California’s high energy prices could cost the state its climate goals
By Jessica Wolfrom, SF Examiner, 9/22/22
California’s climate goals rely heavily on the rapid electrification of cars and buildings, but as the costs of electricity continue to climb, there’s growing concern that residents will be unwilling to make the switch.
That’s the premise undergirding new research from the nonprofit Next 10 and UC Berkeley, which found that at least half of California’s electricity rates cover costs well beyond the direct price of supplying electricity to our homes — something researchers called an “energy tax.”
Instead, the study found, this tax, which accounts for half to two-thirds of residents’ electricity rates, is going toward covering the cost of a warming world. This includes climate adaptation measures like wildfire mitigation, maintaining transmission lines, hardening the grid against extreme weather events, and social programs to assist low-income residents.
And while such programs are critical for the future, researchers argue if ratepayers are left footing the bill, it could have a chilling effect on people’s desire to make the all-electric switch — imperiling California’s climate goals.

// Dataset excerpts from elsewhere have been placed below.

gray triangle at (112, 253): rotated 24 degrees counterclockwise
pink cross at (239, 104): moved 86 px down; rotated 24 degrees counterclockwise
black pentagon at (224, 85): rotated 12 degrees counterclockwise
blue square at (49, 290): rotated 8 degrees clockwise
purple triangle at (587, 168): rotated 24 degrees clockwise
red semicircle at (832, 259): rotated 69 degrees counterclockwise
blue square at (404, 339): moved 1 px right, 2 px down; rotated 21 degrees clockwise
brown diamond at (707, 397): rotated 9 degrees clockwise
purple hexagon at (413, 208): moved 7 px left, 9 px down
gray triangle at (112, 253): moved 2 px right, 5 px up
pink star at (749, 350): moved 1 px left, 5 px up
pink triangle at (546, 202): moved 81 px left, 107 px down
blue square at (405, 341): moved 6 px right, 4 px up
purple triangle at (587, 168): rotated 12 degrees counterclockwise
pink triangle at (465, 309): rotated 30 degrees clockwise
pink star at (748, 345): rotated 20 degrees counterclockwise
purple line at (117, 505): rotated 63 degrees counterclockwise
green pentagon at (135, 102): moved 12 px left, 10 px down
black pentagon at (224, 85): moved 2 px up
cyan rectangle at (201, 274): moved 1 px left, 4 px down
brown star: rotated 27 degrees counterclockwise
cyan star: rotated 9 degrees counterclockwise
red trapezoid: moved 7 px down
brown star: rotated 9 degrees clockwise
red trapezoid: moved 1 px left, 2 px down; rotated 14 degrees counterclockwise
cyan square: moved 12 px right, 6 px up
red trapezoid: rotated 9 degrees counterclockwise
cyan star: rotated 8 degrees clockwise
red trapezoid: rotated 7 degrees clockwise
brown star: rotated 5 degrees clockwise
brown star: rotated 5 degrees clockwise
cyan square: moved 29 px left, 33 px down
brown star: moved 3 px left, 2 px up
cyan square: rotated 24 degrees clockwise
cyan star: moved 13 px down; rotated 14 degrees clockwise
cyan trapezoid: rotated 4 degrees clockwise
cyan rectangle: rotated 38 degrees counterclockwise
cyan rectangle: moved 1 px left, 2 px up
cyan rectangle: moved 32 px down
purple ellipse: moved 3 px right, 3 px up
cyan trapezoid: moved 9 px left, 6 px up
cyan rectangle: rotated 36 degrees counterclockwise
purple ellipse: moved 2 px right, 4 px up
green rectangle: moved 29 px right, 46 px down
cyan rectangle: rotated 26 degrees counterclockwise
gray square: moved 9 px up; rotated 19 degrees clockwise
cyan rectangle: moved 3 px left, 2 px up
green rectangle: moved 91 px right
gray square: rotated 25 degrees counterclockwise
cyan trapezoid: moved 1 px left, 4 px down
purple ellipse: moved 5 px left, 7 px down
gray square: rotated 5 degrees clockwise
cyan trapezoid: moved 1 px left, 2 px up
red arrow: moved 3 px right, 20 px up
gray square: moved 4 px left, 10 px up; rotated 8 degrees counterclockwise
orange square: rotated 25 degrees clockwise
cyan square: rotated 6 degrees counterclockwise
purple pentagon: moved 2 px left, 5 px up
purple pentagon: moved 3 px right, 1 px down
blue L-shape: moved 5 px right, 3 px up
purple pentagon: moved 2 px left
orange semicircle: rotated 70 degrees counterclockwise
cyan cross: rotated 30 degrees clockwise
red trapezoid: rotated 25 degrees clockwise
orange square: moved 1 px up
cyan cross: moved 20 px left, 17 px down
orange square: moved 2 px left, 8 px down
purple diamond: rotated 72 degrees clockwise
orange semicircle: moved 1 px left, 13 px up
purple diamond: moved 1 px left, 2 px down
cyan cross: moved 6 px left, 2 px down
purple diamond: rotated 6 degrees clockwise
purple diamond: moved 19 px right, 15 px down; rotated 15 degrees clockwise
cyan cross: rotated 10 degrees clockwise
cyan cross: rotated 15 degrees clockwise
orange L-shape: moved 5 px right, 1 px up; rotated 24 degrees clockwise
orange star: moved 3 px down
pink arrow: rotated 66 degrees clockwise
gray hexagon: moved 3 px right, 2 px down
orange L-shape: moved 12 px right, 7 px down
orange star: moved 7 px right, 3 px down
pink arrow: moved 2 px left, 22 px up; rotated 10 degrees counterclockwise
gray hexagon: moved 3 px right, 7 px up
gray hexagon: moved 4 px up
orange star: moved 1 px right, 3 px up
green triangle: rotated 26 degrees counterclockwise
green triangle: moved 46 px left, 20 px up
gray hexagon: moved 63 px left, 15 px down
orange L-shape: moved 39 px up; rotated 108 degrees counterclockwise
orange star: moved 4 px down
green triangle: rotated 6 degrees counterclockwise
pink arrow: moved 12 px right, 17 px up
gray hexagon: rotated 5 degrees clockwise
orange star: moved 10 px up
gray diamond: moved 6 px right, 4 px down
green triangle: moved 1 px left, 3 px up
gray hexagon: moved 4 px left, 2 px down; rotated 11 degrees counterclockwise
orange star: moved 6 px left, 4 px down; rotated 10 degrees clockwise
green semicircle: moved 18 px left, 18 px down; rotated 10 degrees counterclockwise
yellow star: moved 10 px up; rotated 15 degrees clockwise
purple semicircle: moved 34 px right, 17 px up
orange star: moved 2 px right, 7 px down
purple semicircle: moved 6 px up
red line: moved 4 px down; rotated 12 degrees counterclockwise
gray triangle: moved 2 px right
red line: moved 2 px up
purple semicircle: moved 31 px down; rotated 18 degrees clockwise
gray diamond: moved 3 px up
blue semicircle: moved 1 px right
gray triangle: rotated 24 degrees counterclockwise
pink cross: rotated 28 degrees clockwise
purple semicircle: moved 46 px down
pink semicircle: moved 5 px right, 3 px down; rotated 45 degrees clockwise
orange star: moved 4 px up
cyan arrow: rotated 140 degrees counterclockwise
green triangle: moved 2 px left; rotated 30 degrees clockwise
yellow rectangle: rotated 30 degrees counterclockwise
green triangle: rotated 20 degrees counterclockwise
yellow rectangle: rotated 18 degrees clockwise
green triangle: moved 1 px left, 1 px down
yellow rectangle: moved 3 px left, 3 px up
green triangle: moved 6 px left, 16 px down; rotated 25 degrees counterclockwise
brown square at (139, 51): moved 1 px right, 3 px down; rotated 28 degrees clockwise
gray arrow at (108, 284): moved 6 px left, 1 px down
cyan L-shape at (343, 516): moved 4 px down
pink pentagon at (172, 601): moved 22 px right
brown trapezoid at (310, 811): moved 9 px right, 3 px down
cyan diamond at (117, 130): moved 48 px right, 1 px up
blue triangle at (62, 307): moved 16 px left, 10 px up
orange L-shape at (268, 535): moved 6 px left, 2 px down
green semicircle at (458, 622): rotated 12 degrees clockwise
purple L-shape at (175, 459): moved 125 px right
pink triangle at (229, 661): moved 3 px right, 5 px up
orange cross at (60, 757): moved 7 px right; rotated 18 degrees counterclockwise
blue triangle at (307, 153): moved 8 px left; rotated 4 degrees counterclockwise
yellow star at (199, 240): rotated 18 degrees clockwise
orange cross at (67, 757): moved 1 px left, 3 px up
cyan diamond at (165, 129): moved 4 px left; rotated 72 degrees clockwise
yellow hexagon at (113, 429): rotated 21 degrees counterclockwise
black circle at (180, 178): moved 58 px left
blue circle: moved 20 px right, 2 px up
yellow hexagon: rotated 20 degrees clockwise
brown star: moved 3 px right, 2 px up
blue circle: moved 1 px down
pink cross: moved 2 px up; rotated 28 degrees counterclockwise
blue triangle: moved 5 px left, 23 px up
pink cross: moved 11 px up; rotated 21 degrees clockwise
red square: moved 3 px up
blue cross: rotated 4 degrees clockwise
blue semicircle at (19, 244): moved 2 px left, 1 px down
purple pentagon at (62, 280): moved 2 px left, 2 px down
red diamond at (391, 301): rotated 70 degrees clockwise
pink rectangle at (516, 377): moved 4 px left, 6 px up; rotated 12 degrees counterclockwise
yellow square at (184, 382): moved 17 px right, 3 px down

“If you’re thinking about buying an EV or you’re thinking about putting in a heat pump, if electricity costs a fortune, then that disincentivizes you,” said Severin Borenstein, an energy economist at UC Berkeley and co-author of the new study.
Not only that, but as climate change accelerates the ferocity and duration of wildfires, heatwaves and drought, the price of electricity will continue to rise as utilities scramble to shore up infrastructure, further dissuading people from going all electric, said Borenstein.
The research comes at a moment when historic investments in climate action are coming from both state and federal government coffers. Earlier this month, California announced $54 billion funding for climate policies to slash pollution and hasten the state’s transition to clean energy.
The state moved to ban the sales of new gas-powered cars and light trucks by 2035. And on Thursday, the state’s air resources board voted to approve a plan that would prohibit the sale of natural gas heaters in commercial and residential buildings by 2030, inching the state closer to full-scale electrification.
The spending builds on the passage of the Biden administration’s Inflation Reduction Act, which set aside $370 billion toward climate action, with a sizable portion incentivizing the adoption of all-electric vehicles, appliances and buildings.
But these incentives will work only if the cost of that power is affordable, the new research points out.
“The report suggests that we have a real problem here,” said Borenstein. He said that even the installation of EV charging stations is being folded into the price of electricity. So while the government subsidizes the upfront cost of an electric car, paying to charge it could be prohibitive.
Moving around costs
But funding energy transition also represent a major opportunity to rethink how electricity prices are structured, said Borenstein. The report lays out two leading solutions to dramatically shift how the state funds electrification so that it’s not loaded onto ratepayers.
The first is to move some of those costs, especially public programs like wildfire mitigation, onto the state budget. “In many natural disasters, the state steps in and helps,” said Borenstein. “Except if it goes by an electric wire.” In that case, the utility is responsible, he said. “But what that really means … is that you can just add it into the bill.”
The second is an income-based charge or a rate reform requiring wealthier households to pay a higher monthly fee.
Though the researchers anticipate lawmakers and utilities will need to hash out the details and feasibility of these solutions, Borenstein said that if we don’t make substantive changes soon, those least able to shoulder the burden of these rising costs will be hit the hardest.
Low-income households in PG&E’s service area, for example, pay about 3% of their annual income toward this electricity tax, researchers found, which is more than three times the share of income for wealthier households. These effects are only magnified during moments when energy demand is highest, such as during this month’s blazing heatwave.
“There’s no question that if we don’t address this problem and continue down the road that we are currently on, electricity will just not be an affordable option,” said Borenstein. “The electricity will just cost too much — and not because it actually reflects the true cost. Because we’re paying for all sorts of other things through electricity prices.”